━━ DATA FOR THE TASK ━━
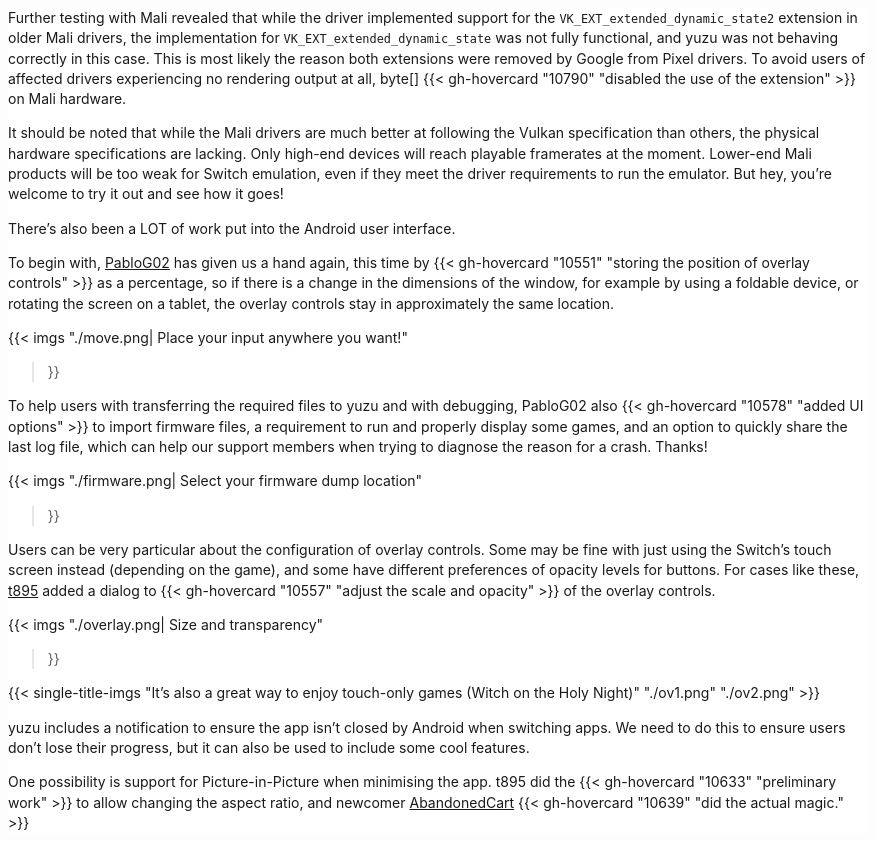 Further testing with Mali revealed that while the driver implemented support for the `VK_EXT_extended_dynamic_state2` extension in older Mali drivers, the implementation for `VK_EXT_extended_dynamic_state` was not fully functional, and yuzu was not behaving correctly in this case.
This is most likely the reason both extensions were removed by Google from Pixel drivers. 
To avoid users of affected drivers experiencing no rendering output at all, byte[] {{< gh-hovercard "10790" "disabled the use of the extension" >}} on Mali hardware.

It should be noted that while the Mali drivers are much better at following the Vulkan specification than others, the physical hardware specifications are lacking.
Only high-end devices will reach playable framerates at the moment. 
Lower-end Mali products will be too weak for Switch emulation, even if they meet the driver requirements to run the emulator.
But hey, you’re welcome to try it out and see how it goes!

There’s also been a LOT of work put into the Android user interface. 

To begin with, [PabloG02](https://github.com/PabloG02) has given us a hand again, this time by {{< gh-hovercard "10551" "storing the position of overlay controls" >}} as a percentage, so if there is a change in the dimensions of the window, for example by using a foldable device, or rotating the screen on a tablet, the overlay controls stay in approximately the same location.

{{< imgs
	"./move.png| Place your input anywhere you want!"
  >}}

To help users with transferring the required files to yuzu and with debugging, PabloG02 also {{< gh-hovercard "10578" "added UI options" >}} to import firmware files, a requirement to run and properly display some games, and an option to quickly share the last log file, which can help our support members when trying to diagnose the reason for a crash. Thanks!

{{< imgs
	"./firmware.png| Select your firmware dump location"
  >}}

Users can be very particular about the configuration of overlay controls. Some may be fine with just using the Switch’s touch screen instead (depending on the game), and some have different preferences of opacity levels for buttons.
For cases like these, [t895](https://github.com/t895) added a dialog to {{< gh-hovercard "10557" "adjust the scale and opacity" >}} of the overlay controls.

{{< imgs
	"./overlay.png| Size and transparency"
  >}}

{{< single-title-imgs
    "It’s also a great way to enjoy touch-only games (Witch on the Holy Night)"
    "./ov1.png"
    "./ov2.png"
    >}}

yuzu includes a notification to ensure the app isn’t closed by Android when switching apps.
We need to do this to ensure users don’t lose their progress, but it can also be used to include some cool features.

One possibility is support for Picture-in-Picture when minimising the app.
t895 did the {{< gh-hovercard "10633" "preliminary work" >}} to allow changing the aspect ratio, and newcomer [AbandonedCart](https://github.com/AbandonedCart) {{< gh-hovercard "10639" "did the actual magic." >}}

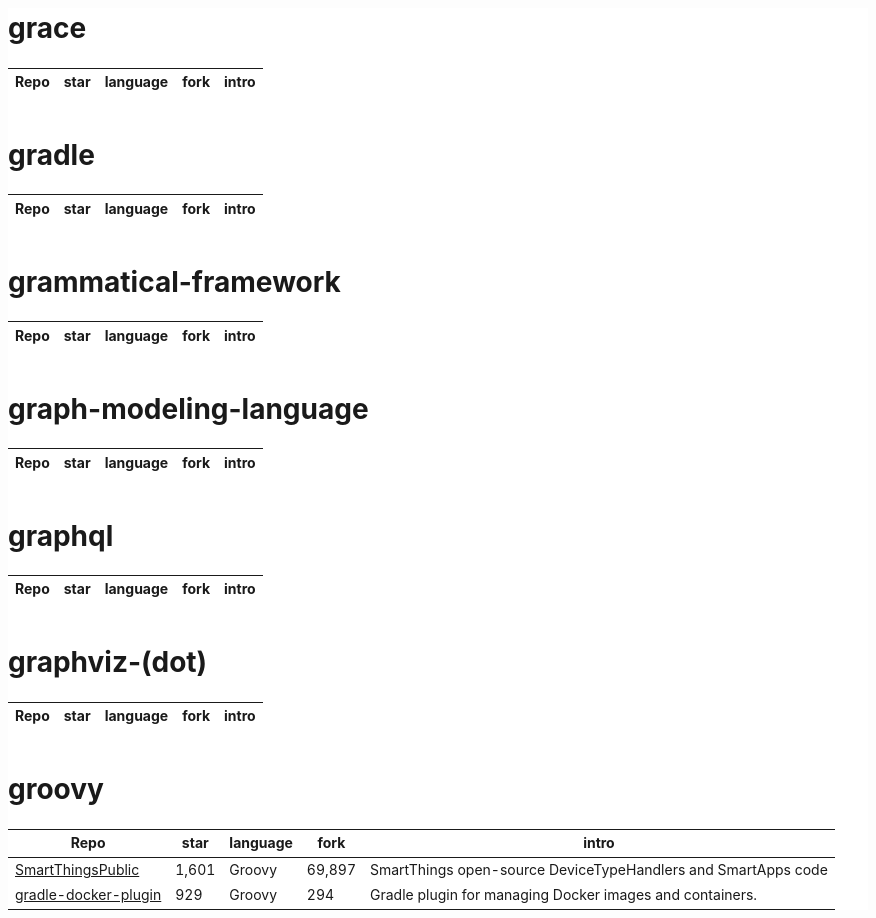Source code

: # grace

Repo|star|language|fork|intro
-|-|-|-|-



# gradle

Repo|star|language|fork|intro
-|-|-|-|-



# grammatical-framework

Repo|star|language|fork|intro
-|-|-|-|-



# graph-modeling-language

Repo|star|language|fork|intro
-|-|-|-|-



# graphql

Repo|star|language|fork|intro
-|-|-|-|-



# graphviz-(dot)

Repo|star|language|fork|intro
-|-|-|-|-



# groovy

Repo|star|language|fork|intro
-|-|-|-|-
[SmartThingsPublic](https://github.com/SmartThingsCommunity/SmartThingsPublic)|1,601|Groovy|69,897|SmartThings open-source DeviceTypeHandlers and SmartApps code
[gradle-docker-plugin](https://github.com/bmuschko/gradle-docker-plugin)|929|Groovy|294|Gradle plugin for managing Docker images and containers.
━━━
• _EXERCISE AIM_
The entries need to be restated exactly, and their pictures left out.

• _RESPONSE_
 Further testing with Mali revealed that while the driver implemented support for the `VK_EXT_extended_dynamic_state2` extension in older Mali drivers, the implementation for `VK_EXT_extended_dynamic_state` was not fully functional, and yuzu was not behaving correctly in this case.
This is most likely the reason both extensions were removed by Google from Pixel drivers. 
To avoid users of affected drivers experiencing no rendering output at all, byte[] {{< gh-hovercard "10790" "disabled the use of the extension" >}} on Mali hardware.

It should be noted that while the Mali drivers are much better at following the Vulkan specification than others, the physical hardware specifications are lacking.
Only high-end devices will reach playable framerates at the moment. 
Lower-end Mali products will be too weak for Switch emulation, even if they meet the driver requirements to run the emulator.
But hey, you’re welcome to try it out and see how it goes!

There’s also been a LOT of work put into the Android user interface. 

To begin with, [PabloG02](https://github.com/PabloG02) has given us a hand again, this time by {{< gh-hovercard "10551" "storing the position of overlay controls" >}} as a percentage, so if there is a change in the dimensions of the window, for example by using a foldable device, or rotating the screen on a tablet, the overlay controls stay in approximately the same location.

{{< imgs
	"./move.png| Place your input anywhere you want!"
  >}}

To help users with transferring the required files to yuzu and with debugging, PabloG02 also {{< gh-hovercard "10578" "added UI options" >}} to import firmware files, a requirement to run and properly display some games, and an option to quickly share the last log file, which can help our support members when trying to diagnose the reason for a crash. Thanks!

{{< imgs
	"./firmware.png| Select your firmware dump location"
  >}}

Users can be very particular about the configuration of overlay controls. Some may be fine with just using the Switch’s touch screen instead (depending on the game), and some have different preferences of opacity levels for buttons.
For cases like these, [t895](https://github.com/t895) added a dialog to {{< gh-hovercard "10557" "adjust the scale and opacity" >}} of the overlay controls.

{{< imgs
	"./overlay.png| Size and transparency"
  >}}

{{< single-title-imgs
    "It’s also a great way to enjoy touch-only games (Witch on the Holy Night)"
    "./ov1.png"
    "./ov2.png"
    >}}

yuzu includes a notification to ensure the app isn’t closed by Android when switching apps.
We need to do this to ensure users don’t lose their progress, but it can also be used to include some cool features.

One possibility is support for Picture-in-Picture when minimising the app.
t895 did the {{< gh-hovercard "10633" "preliminary work" >}} to allow changing the aspect ratio, and newcomer [AbandonedCart](https://github.com/AbandonedCart) {{< gh-hovercard "10639" "did the actual magic." >}}

Source code

: # grace

Repo|star|language|fork|intro
-|-|-|-|-



# gradle

Repo|star|language|fork|intro
-|-|-|-|-



# grammatical-framework

Repo|star|language|fork|intro
-|-|-|-|-



# graph-modeling-language

Repo|star|language|fork|intro
-|-|-|-|-



# graphql

Repo|star|language|fork|intro
-|-|-|-|-



# graphviz-(dot)

Repo|star|language|fork|intro
-|-|-|-|-



# groovy

Repo|star|language|fork|intro
-|-|-|-|-
[SmartThingsPublic](https://github.com/SmartThingsCommunity/SmartThingsPublic)|1,601|Groovy|69,897|SmartThings open-source DeviceTypeHandlers and SmartApps code
[gradle-docker-plugin](https://github.com/bmuschko/gradle-docker-plugin)|929|Groovy|294|Gradle plugin for managing Docker images and containers.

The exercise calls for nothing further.